DR. Paul Kerzel versucht den Mädchen ein Ingenieursstudium näher zu bringen. Foto: Jonas Strohschein.

Dr. Paul Kerzel versucht den Mädchen ein Ingenieursstudium näher zu bringen. Foto: Jonas Strohschein.

Bundesweit nehmen über 100.000 junge Mädchen am Girl’s Day teil. 2001 wurde er zum ersten Mal veranstaltet, um so dem Fachkräftemangel in der Industrie entgegenzuwirken. Seitdem findet er jährlich im April statt. Offenbar erfolgreich: Über 20.000 Frauen begannen zuletzt ein Studium in den Ingenieurwissenschaften – so viele wie noch nie.

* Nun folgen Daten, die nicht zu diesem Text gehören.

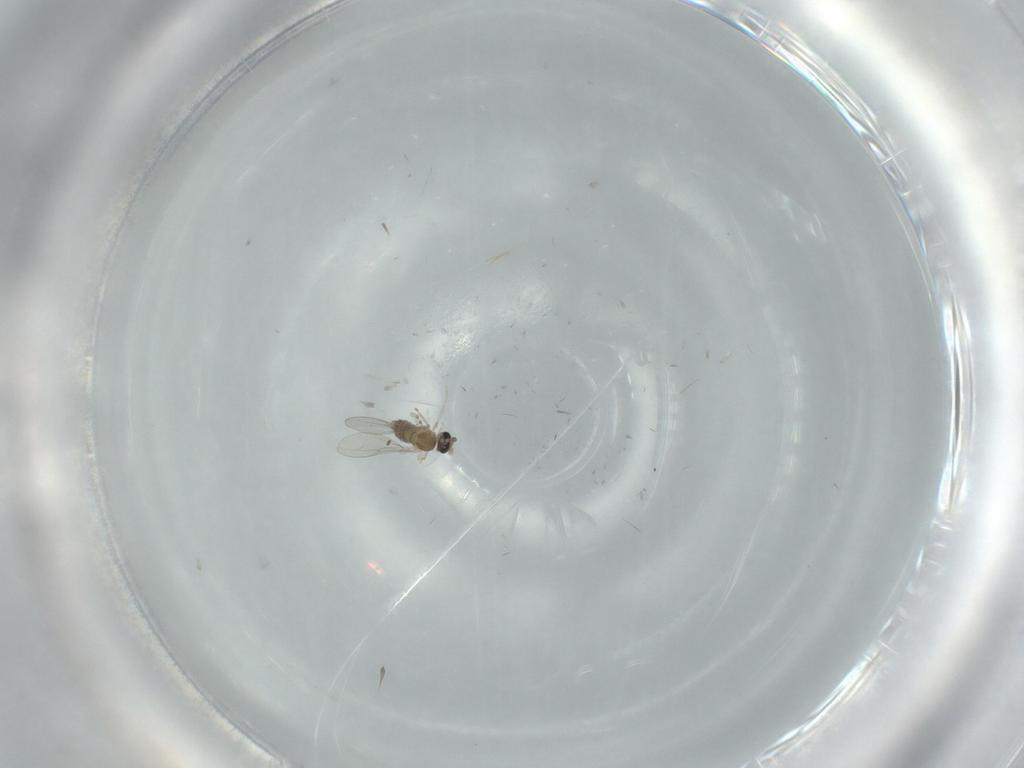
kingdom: Animalia
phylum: Arthropoda
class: Insecta
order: Diptera
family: Cecidomyiidae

Die Quote der Chemie-Studentinnen an der TU Dortmund liegt inzwischen sogar bei rund 50 Prozent. Aber auch Arbeitgeber wie die Bundeswehr versuchen durch den Girl’s Day zukünftige Arbeitnehmerinnen zu gewinnen. Sie ist inzwischen sogar der größte Veranstalter am Girl’s Day.

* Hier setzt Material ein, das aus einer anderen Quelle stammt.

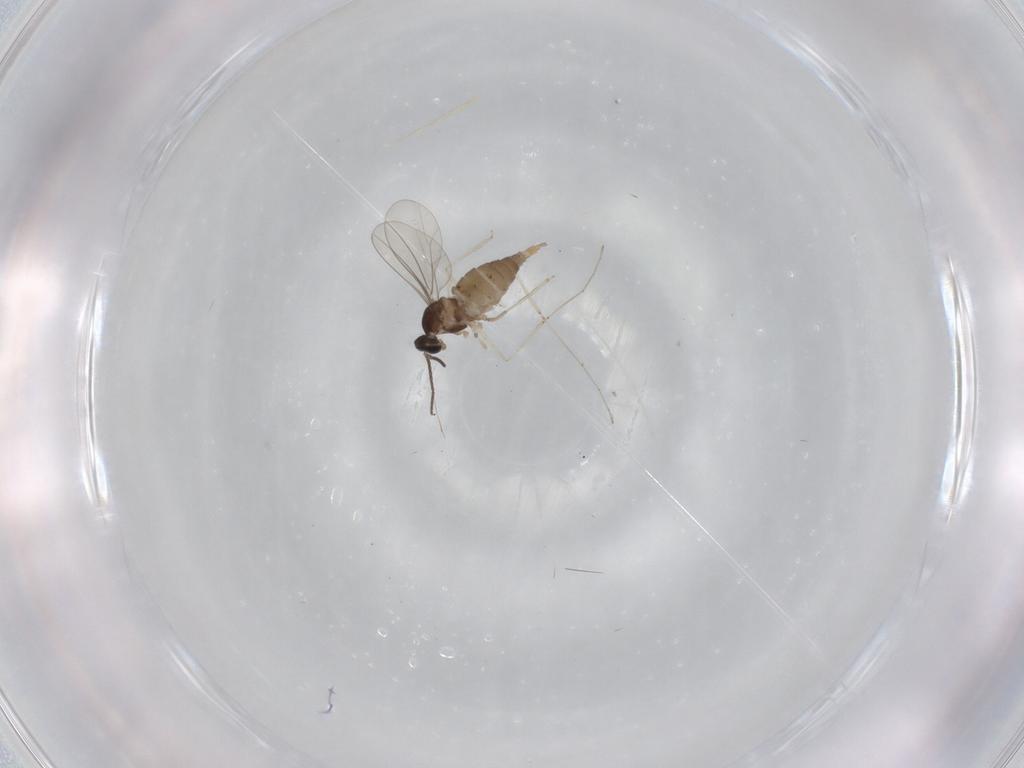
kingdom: Animalia
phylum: Arthropoda
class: Insecta
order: Diptera
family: Cecidomyiidae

Im Kampf gegen die Rollenklischees

Der Girl’s Day wurde in den vergangenen Jahren aber nicht nur positiv gesehen. Immer wieder wurde Kritik laut, dass Jungs benachteiligt würden und ein alternatives Angebot fehle. Das Familienministerium reagierte darauf, und schuf im vergangenen Jahr das männliche Äquivalent zum Tag der Mädchen – den Boy’s Day. Hier sollen Jungs für einen Tag in Krankenhäusern, Kindergärten oder Kosmetikstudios mitarbeiten. Das Ziel bleibt dabei gleich: Ein Ende der klassischen Rollenklischees.

Ann-Kathrin Buderus wird sicherlich ihren Weg gehen. Sie will zum Radio und hat heute einen ersten Schritt in diese Richtung gemacht. Ob der Girl’s Day ihr dabei geholfen hat? Bestimmt – auch wenn Mädchen wie sie keine Angst vor Technik kennen. Und Rollenklischees schon mal gar nicht: Eigentlich wird Ann-Kathrin nämlich lieber Andi genannt.